*** Opening of RECORDS PROVIDED ***

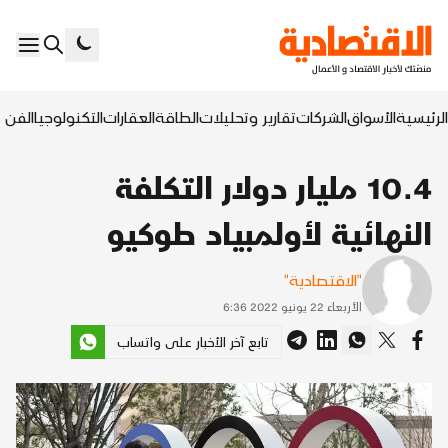
الرئيسية
الأسواق
الشركات
تقارير وتحليلات
الطاقة
العقارات
التكنولوجيا
الفن ا
10.4 مليار دولار التكلفة
النهائية لأولمبياد طوكيو
"الاقتصادية"
الأربعاء 22 يونيو 2022 6:36
تابع آخر الأخبار على واتساب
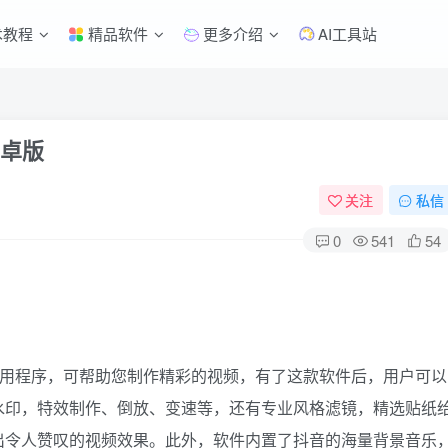
术教程
精品软件
更多介绍
AI工具站
安卓版
关注
私信
0
541
54
用程序，可帮助您制作精彩的视频，有了这款软件后，用户可以
水印，特效制作、倒放、变速等，还有专业风格滤镜，精选贴纸
出令人赞叹的视频效果。此外，软件内置了抖音的海量背景音乐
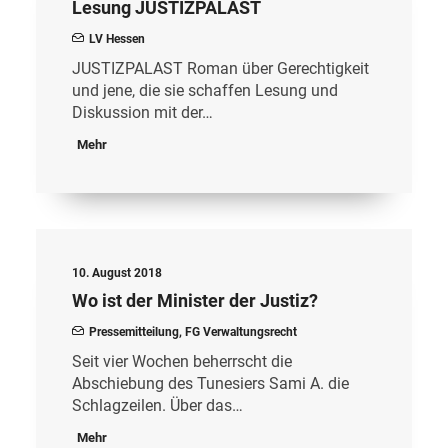
Lesung JUSTIZPALAST
LV Hessen
JUSTIZPALAST Roman über Gerechtigkeit
und jene, die sie schaffen Lesung und
Diskussion mit der…
Mehr
10. August 2018
Wo ist der Minister der Justiz?
Pressemitteilung
,
FG Verwaltungsrecht
Seit vier Wochen beherrscht die
Abschiebung des Tunesiers Sami A. die
Schlagzeilen. Über das…
Mehr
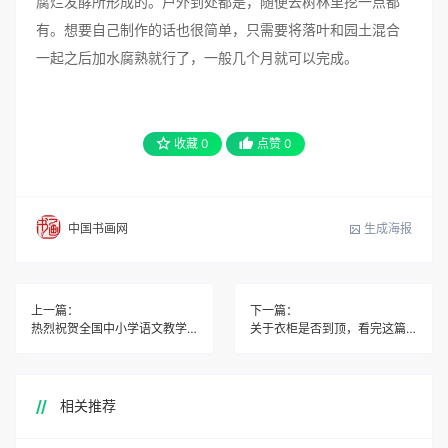
腐烂发酵所形成的。户外到处都是，随便去树林里挖一点都
有。想要自己制作的话也很简单，只需要将落叶和园土混合
一起之后加水腐熟就行了，一般几个月就可以完成。
收藏
0
点赞
0
生成海报
中国书画网
上一篇：
下一篇：
热烈祝贺全国中小学语文教学高峰论坛成功举办
关于衣柜是否到顶，看完这篇文章就懂了！
相关推荐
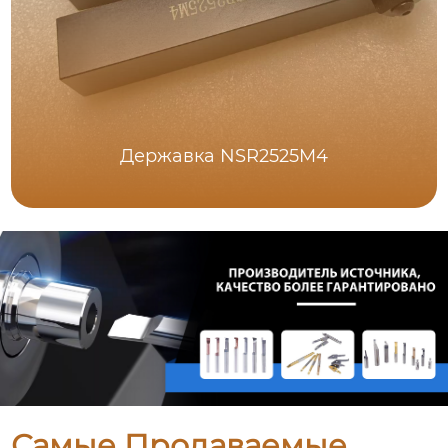
Державка NSR2525M4
Самые Продаваемые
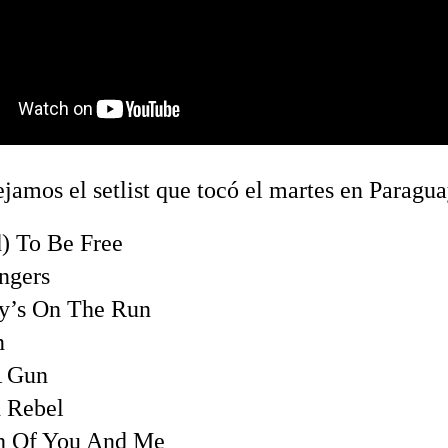
ejamos el setlist que tocó el martes en Paragua
d) To Be Free
ngers
y’s On The Run
n
A Gun
 Rebel
h Of You And Me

*** Close of RECORDS PROVIDED ***

DIRECTIONS FOR THIS TASK:
Edit all the items above so that each "Mehr" becomes "Weiterlesen", with everything else unchanged. Leave the pictures out of your answer.

EXERCISE OUTPUT:
الرئيسية
الأسواق
الشركات
تقارير وتحليلات
الطاقة
العقارات
التكنولوجيا
الفن ا
10.4 مليار دولار التكلفة
النهائية لأولمبياد طوكيو
"الاقتصادية"
الأربعاء 22 يونيو 2022 6:36
تابع آخر الأخبار على واتساب
术教程
精品软件
更多介绍
AI工具站
安卓版
关注
私信
0
541
54
用程序，可帮助您制作精彩的视频，有了这款软件后，用户可以
水印，特效制作、倒放、变速等，还有专业风格滤镜，精选贴纸
出令人赞叹的视频效果。此外，软件内置了抖音的海量背景音乐
Lesung JUSTIZPALAST
LV Hessen
JUSTIZPALAST Roman über Gerechtigkeit
und jene, die sie schaffen Lesung und
Diskussion mit der…
Weiterlesen
10. August 2018
Wo ist der Minister der Justiz?
Pressemitteilung
,
FG Verwaltungsrecht
Seit vier Wochen beherrscht die
Abschiebung des Tunesiers Sami A. die
Schlagzeilen. Über das…
Weiterlesen
腐烂发酵所形成的。户外到处都是，随便去树林里挖一点都
有。想要自己制作的话也很简单，只需要将落叶和园土混合
一起之后加水腐熟就行了，一般几个月就可以完成。
收藏
0
点赞
0
生成海报
中国书画网
上一篇：
下一篇：
热烈祝贺全国中小学语文教学高峰论坛成功举办
关于衣柜是否到顶，看完这篇文章就懂了！
相关推荐
Державка NSR2525M4
Самые Продаваемые
ejamos el setlist que tocó el martes en Paragua
d) To Be Free
ngers
y’s On The Run
n
A Gun
 Rebel
h Of You And Me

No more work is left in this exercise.